*EXERCISE INSTRUCTIONS*
An exact transcription is needed of the lines below from the one with "clinking glasses, and" through the one with "Certification Prep", with no other lines and no pictures.

*LISTED RECORDS*

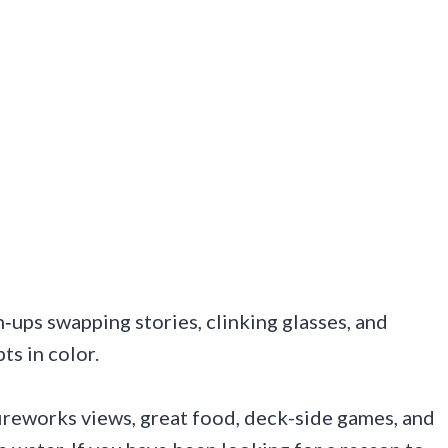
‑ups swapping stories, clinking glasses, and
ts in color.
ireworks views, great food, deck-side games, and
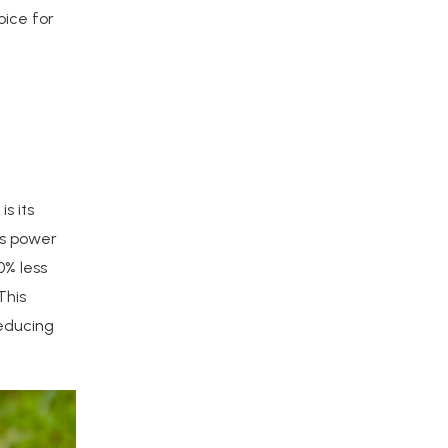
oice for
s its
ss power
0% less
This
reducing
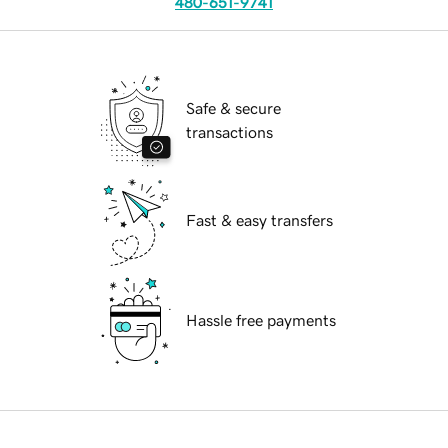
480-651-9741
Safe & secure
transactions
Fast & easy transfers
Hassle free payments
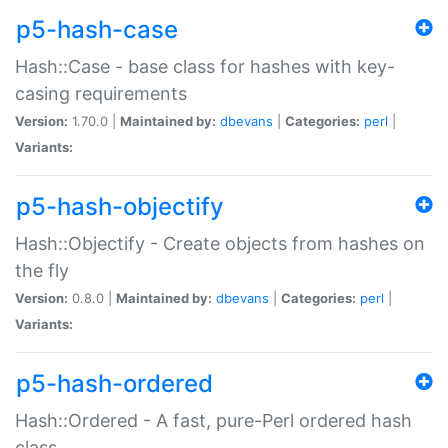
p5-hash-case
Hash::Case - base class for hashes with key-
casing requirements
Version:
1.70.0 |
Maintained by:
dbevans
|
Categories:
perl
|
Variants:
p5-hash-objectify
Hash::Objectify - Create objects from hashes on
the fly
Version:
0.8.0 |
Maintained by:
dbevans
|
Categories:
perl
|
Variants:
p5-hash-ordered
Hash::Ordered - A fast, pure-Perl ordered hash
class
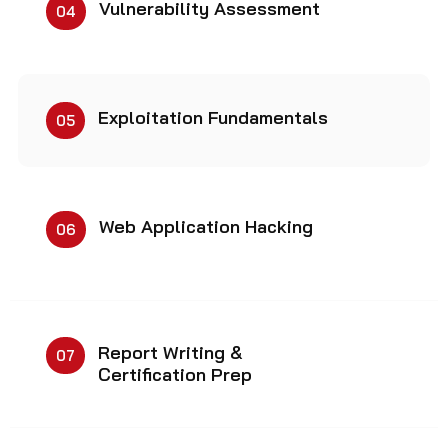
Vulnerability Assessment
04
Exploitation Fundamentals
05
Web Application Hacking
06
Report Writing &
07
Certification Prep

...

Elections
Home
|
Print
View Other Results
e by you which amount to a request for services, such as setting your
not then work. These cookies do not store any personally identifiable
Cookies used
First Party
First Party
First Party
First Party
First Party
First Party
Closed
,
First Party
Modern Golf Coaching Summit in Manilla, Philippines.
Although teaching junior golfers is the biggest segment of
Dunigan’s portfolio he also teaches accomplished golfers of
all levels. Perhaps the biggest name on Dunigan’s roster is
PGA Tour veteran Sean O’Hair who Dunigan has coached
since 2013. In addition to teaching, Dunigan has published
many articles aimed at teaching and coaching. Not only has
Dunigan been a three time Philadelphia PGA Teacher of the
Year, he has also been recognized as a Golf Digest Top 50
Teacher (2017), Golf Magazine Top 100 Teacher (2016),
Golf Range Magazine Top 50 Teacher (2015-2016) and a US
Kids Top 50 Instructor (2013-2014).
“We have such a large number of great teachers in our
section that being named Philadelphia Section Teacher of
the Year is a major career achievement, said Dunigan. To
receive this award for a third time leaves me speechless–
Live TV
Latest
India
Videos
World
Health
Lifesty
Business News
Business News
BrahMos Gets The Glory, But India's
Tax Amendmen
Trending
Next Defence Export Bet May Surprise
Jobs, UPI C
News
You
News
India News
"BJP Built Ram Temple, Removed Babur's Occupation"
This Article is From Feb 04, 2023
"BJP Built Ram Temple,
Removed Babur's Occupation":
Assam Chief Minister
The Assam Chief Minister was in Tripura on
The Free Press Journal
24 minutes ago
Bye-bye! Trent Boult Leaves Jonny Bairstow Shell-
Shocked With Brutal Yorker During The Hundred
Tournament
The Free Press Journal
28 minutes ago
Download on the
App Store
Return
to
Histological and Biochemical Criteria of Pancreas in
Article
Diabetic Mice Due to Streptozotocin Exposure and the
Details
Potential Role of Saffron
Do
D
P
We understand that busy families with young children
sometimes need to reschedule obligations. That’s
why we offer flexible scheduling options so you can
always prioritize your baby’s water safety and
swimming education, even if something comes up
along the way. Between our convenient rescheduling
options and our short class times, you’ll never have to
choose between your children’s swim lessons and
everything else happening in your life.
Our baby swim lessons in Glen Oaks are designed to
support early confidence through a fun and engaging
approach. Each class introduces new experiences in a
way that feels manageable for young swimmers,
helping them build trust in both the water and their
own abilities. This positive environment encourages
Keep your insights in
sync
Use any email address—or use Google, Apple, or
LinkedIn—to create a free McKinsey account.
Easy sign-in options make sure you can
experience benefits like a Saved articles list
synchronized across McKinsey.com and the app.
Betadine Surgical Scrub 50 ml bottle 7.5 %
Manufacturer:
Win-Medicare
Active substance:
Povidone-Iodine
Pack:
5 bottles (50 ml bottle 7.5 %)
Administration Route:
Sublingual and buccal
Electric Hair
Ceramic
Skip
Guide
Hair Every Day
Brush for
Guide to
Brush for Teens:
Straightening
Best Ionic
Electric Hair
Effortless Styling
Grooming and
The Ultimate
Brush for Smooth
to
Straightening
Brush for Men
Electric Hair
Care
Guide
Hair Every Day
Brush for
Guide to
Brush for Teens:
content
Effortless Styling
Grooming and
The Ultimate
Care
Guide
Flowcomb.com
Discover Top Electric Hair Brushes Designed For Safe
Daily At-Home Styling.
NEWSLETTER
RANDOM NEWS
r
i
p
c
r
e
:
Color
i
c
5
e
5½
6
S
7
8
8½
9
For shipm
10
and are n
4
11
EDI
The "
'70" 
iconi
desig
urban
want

*TASK ANSWER*
‑ups swapping stories, clinking glasses, and
ts in color.
ireworks views, great food, deck-side games, and
oice for
s its
ss power
0% less
This
reducing
480-651-9741
Safe & secure
transactions
Fast & easy transfers
Hassle free payments
p5-hash-case
Hash::Case - base class for hashes with key-
casing requirements
Version:
1.70.0 |
Maintained by:
dbevans
|
Categories:
perl
|
Variants:
p5-hash-objectify
Hash::Objectify - Create objects from hashes on
the fly
Version:
0.8.0 |
Maintained by:
dbevans
|
Categories:
perl
|
Variants:
p5-hash-ordered
Hash::Ordered - A fast, pure-Perl ordered hash
class
Vulnerability Assessment
04
Exploitation Fundamentals
05
Web Application Hacking
06
Report Writing &
07
Certification Prep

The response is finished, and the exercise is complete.